Relationship to other mitigations

The settings pool composes with SET_VAR-hint rewriting, not replaces it. Vitess still uses SET_VAR where the variable is SET_VAR-eligible (cheaper — no pool bookkeeping at all) and falls back to the settings pool for ineligible variables. The three mechanisms form a ladder:

Mechanism Pool bookkeeping Scope of setting
SET_VAR hint rewrite None Single query
Settings-aware pool Per-connection metadata + match/mutate Whole session
Reserved connection (fallback) None (bypasses pool) Whole session

Vitess picks the cheapest applicable option per variable.

Is this unique to Vitess?

At publication time (2023-03-27) it is the specific Vitess v15 shape. PgBouncer addresses the same problem differently: by exposing three discrete pooling modes (session / transaction / statement) that make the taint-tolerance trade-off explicit per-deployment. RDS Proxy uses "pinning", which is effectively reservation (a detected session-state mutation "pins" the client to its connection for the rest of the session).

The wiki canonicalises settings-aware pooling as the Vitess design point specifically: keep pool rotation through setting mutations, not around them via pinning / reservation or behind them via discrete pooling modes.

Seen in

  • sources/2026-04-21-planetscale-connection-pooling-in-vitesscanonical wiki first citation.
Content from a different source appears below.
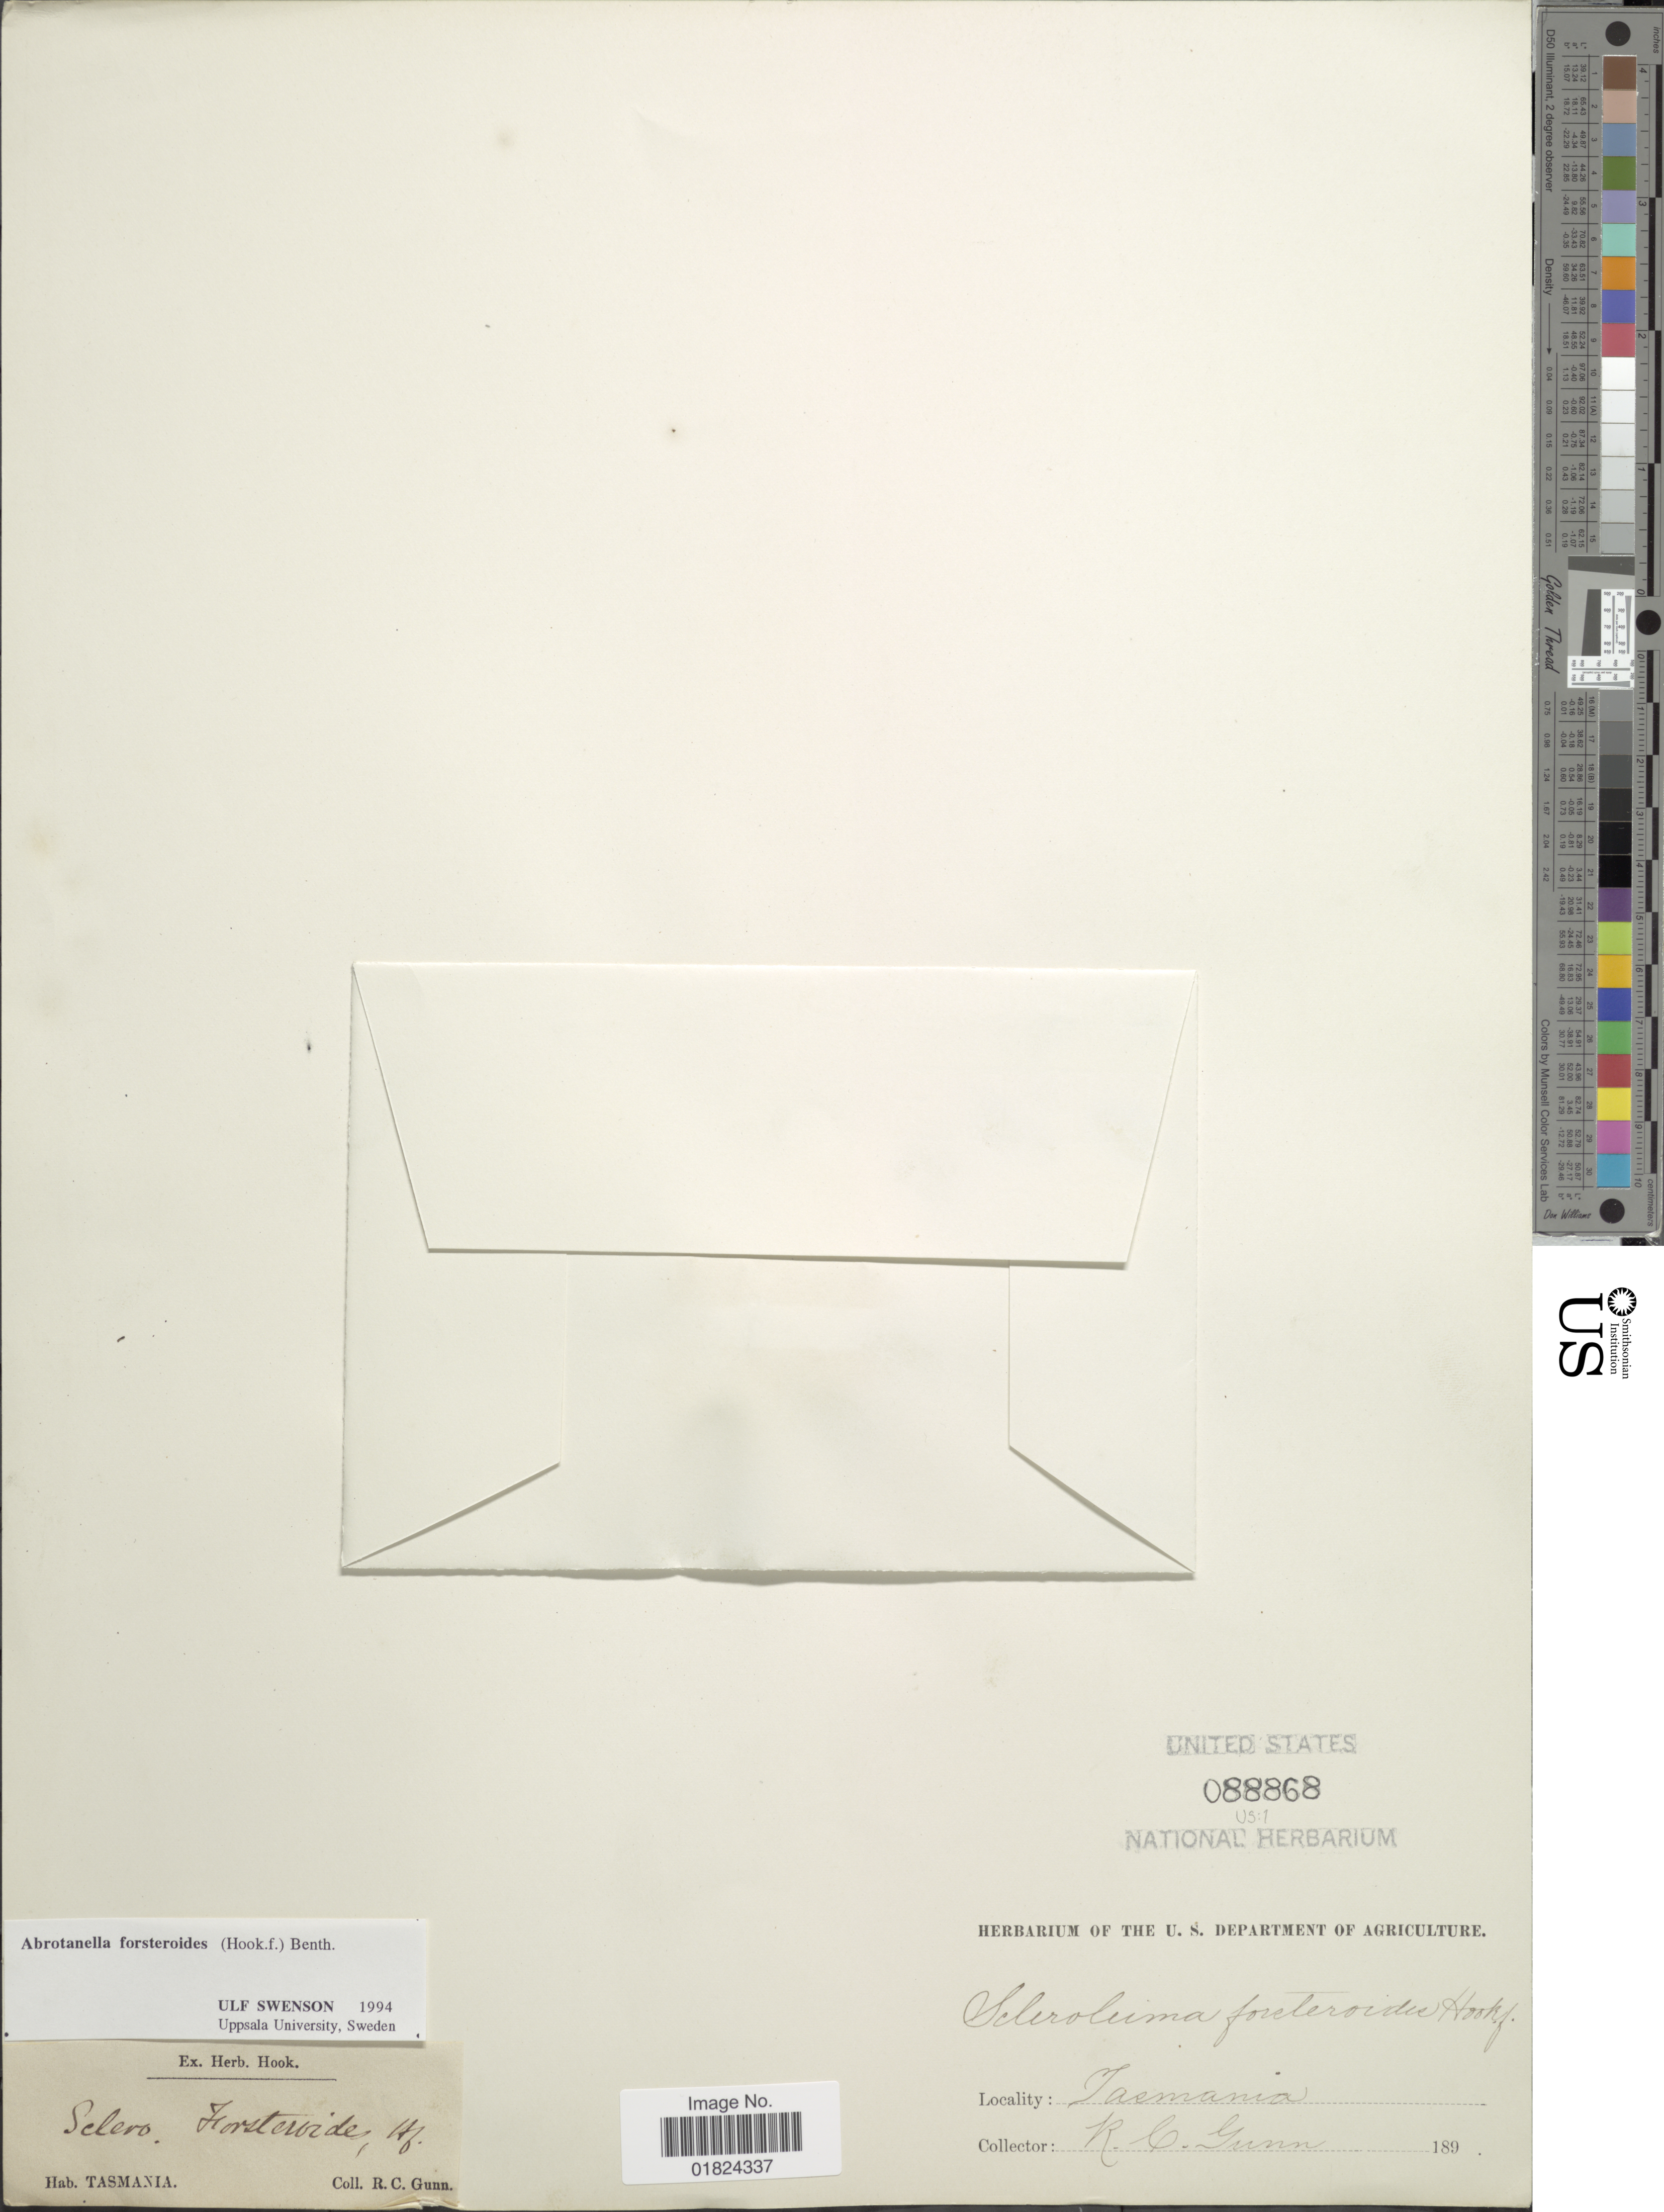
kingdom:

Harshit Gangal (Vitess core maintainer, PlanetScale, 2023-03-27) canonicalises the v15 settings pool as the structural fix for the reserved-connection problem that v7.0 introduced to support ORM SET statements. The post's key framing: "Vitess now tracks and manages connections in which system settings have been modified. This process is transparent to the application but provides all the advantages of connection pooling while still allowing per-connection settings." Production outcome: query-latency + Vttablet-load drops for customers previously on the reserved-connection path, attached as two graphs in the post without numerical annotations. Feature gate: queryserver-enable-settings-pool Vttablet flag. Completes Vitess's three-era connection-pooling-design narrative (Era 1 drop-SETs / Era 2 reserved-connections / Era 3 settings pool).